BEGIN

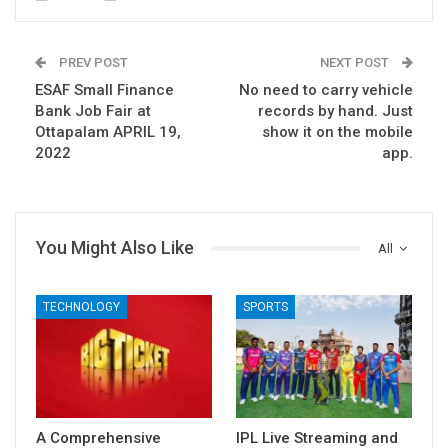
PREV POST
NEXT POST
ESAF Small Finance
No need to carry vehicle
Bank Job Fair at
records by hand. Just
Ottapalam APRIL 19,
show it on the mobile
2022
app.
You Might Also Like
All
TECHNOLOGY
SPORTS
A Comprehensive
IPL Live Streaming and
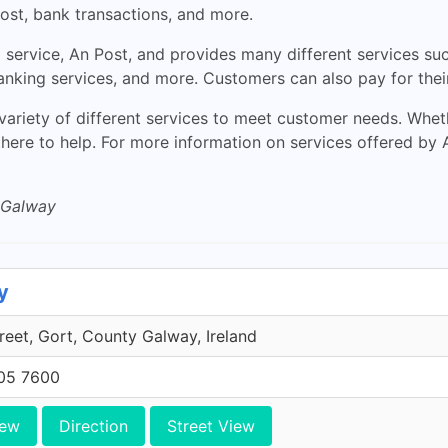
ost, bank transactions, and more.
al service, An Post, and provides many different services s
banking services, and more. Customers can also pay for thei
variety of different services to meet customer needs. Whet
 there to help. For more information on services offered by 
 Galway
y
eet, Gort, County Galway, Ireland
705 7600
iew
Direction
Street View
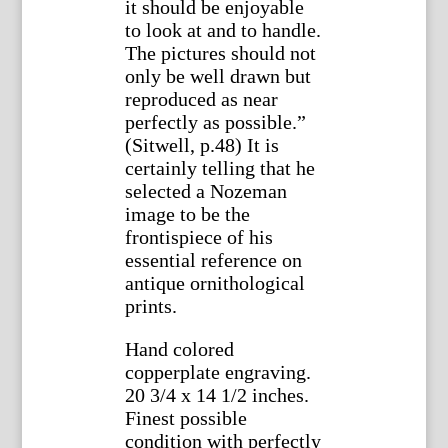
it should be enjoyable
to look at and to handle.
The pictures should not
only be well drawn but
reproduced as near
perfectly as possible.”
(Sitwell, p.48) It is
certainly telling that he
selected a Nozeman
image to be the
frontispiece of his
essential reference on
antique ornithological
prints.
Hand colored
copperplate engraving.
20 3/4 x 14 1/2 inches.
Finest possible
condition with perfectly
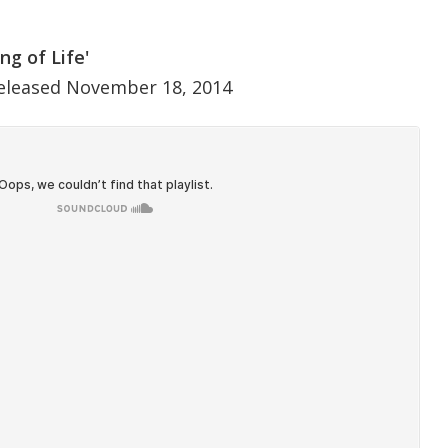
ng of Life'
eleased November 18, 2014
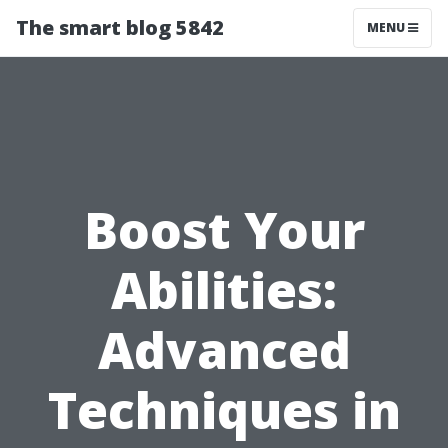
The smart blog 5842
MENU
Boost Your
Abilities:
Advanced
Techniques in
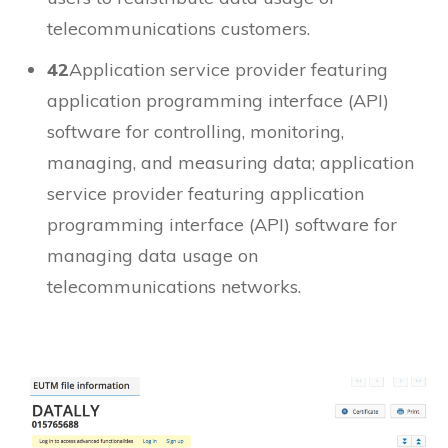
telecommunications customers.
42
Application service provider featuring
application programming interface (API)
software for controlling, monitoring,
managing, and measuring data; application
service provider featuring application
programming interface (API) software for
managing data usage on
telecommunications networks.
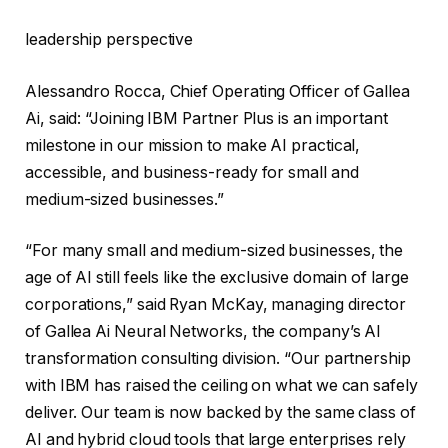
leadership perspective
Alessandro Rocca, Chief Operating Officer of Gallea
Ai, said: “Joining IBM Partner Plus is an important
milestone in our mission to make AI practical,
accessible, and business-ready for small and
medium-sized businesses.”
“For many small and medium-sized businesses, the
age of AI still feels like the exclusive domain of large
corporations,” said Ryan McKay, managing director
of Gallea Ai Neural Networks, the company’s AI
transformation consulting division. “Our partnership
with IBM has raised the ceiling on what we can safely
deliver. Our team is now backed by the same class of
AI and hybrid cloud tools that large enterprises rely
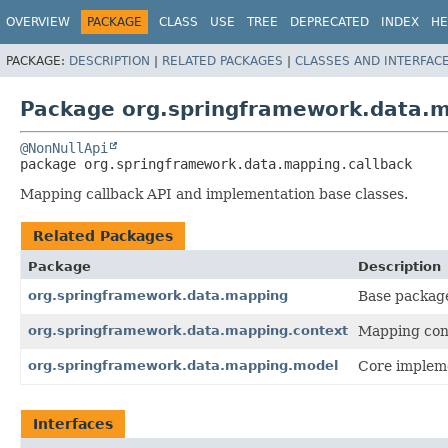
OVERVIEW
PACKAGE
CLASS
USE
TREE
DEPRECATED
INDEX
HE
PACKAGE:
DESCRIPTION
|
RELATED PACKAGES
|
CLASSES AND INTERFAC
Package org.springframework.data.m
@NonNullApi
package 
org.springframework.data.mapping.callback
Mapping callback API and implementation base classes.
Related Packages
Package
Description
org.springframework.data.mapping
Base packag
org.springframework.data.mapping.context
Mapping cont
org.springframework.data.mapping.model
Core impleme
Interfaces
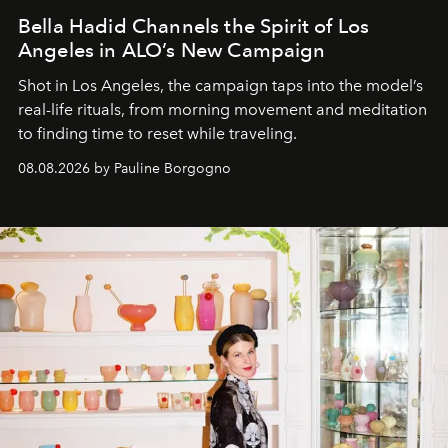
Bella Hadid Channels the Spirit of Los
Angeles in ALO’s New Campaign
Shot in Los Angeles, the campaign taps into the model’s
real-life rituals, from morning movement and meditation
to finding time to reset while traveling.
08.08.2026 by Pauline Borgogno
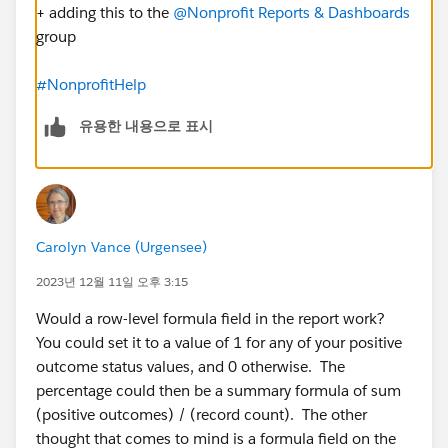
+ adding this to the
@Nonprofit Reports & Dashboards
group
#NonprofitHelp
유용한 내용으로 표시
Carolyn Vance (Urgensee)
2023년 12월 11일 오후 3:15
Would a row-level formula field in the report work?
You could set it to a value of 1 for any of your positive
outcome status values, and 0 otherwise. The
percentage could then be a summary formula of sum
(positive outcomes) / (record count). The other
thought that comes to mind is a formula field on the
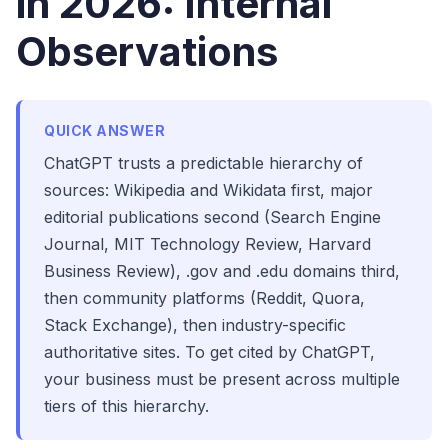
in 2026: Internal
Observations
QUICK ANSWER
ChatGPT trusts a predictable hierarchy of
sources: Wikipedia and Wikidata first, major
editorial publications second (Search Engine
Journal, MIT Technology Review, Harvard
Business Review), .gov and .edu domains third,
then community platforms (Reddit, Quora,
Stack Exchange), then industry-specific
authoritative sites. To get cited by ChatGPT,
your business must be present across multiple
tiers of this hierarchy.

END

* **Exercise instructions**
Return the text read from every one of the records above, line for line and unchanged, leaving out the pictures.

* **Solution for this problem**
PREV POST
NEXT POST
ESAF Small Finance
No need to carry vehicle
Bank Job Fair at
records by hand. Just
Ottapalam APRIL 19,
show it on the mobile
2022
app.
You Might Also Like
All
TECHNOLOGY
SPORTS
A Comprehensive
IPL Live Streaming and
ost, bank transactions, and more.
al service, An Post, and provides many different services s
banking services, and more. Customers can also pay for thei
variety of different services to meet customer needs. Whet
 there to help. For more information on services offered by 
 Galway
y
eet, Gort, County Galway, Ireland
705 7600
iew
Direction
Street View
it should be enjoyable
to look at and to handle.
The pictures should not
only be well drawn but
reproduced as near
perfectly as possible.”
(Sitwell, p.48) It is
certainly telling that he
selected a Nozeman
image to be the
frontispiece of his
essential reference on
antique ornithological
prints.
Hand colored
copperplate engraving.
20 3/4 x 14 1/2 inches.
Finest possible
condition with perfectly
ng of Life'
eleased November 18, 2014
The smart blog 5842
MENU
Boost Your
Abilities:
Advanced
Techniques in
telecommunications customers.
42
Application service provider featuring
application programming interface (API)
software for controlling, monitoring,
managing, and measuring data; application
service provider featuring application
programming interface (API) software for
managing data usage on
telecommunications networks.
leadership perspective
Alessandro Rocca, Chief Operating Officer of Gallea
Ai, said: “Joining IBM Partner Plus is an important
milestone in our mission to make AI practical,
accessible, and business-ready for small and
medium-sized businesses.”
“For many small and medium-sized businesses, the
age of AI still feels like the exclusive domain of large
corporations,” said Ryan McKay, managing director
of Gallea Ai Neural Networks, the company’s AI
transformation consulting division. “Our partnership
with IBM has raised the ceiling on what we can safely
deliver. Our team is now backed by the same class of
AI and hybrid cloud tools that large enterprises rely
OVERVIEW
PACKAGE
CLASS
USE
TREE
DEPRECATED
INDEX
HE
PACKAGE:
DESCRIPTION
|
RELATED PACKAGES
|
CLASSES AND INTERFAC
Package org.springframework.data.m
@NonNullApi
package 
org.springframework.data.mapping.callback
Mapping callback API and implementation base classes.
Related Packages
Package
Description
org.springframework.data.mapping
Base packag
org.springframework.data.mapping.context
Mapping cont
org.springframework.data.mapping.model
Core impleme
Interfaces
Bella Hadid Channels the Spirit of Los
Angeles in ALO’s New Campaign
Shot in Los Angeles, the campaign taps into the model’s
real-life rituals, from morning movement and meditation
to finding time to reset while traveling.
08.08.2026 by Pauline Borgogno
+ adding this to the
@Nonprofit Reports & Dashboards
group
#NonprofitHelp
유용한 내용으로 표시
Carolyn Vance (Urgensee)
2023년 12월 11일 오후 3:15
Would a row-level formula field in the report work?
You could set it to a value of 1 for any of your positive
outcome status values, and 0 otherwise. The
percentage could then be a summary formula of sum
(positive outcomes) / (record count). The other
thought that comes to mind is a formula field on the
in 2026: Internal
Observations
QUICK ANSWER
ChatGPT trusts a predictable hierarchy of
sources: Wikipedia and Wikidata first, major
editorial publications second (Search Engine
Journal, MIT Technology Review, Harvard
Business Review), .gov and .edu domains third,
then community platforms (Reddit, Quora,
Stack Exchange), then industry-specific
authoritative sites. To get cited by ChatGPT,
your business must be present across multiple
tiers of this hierarchy.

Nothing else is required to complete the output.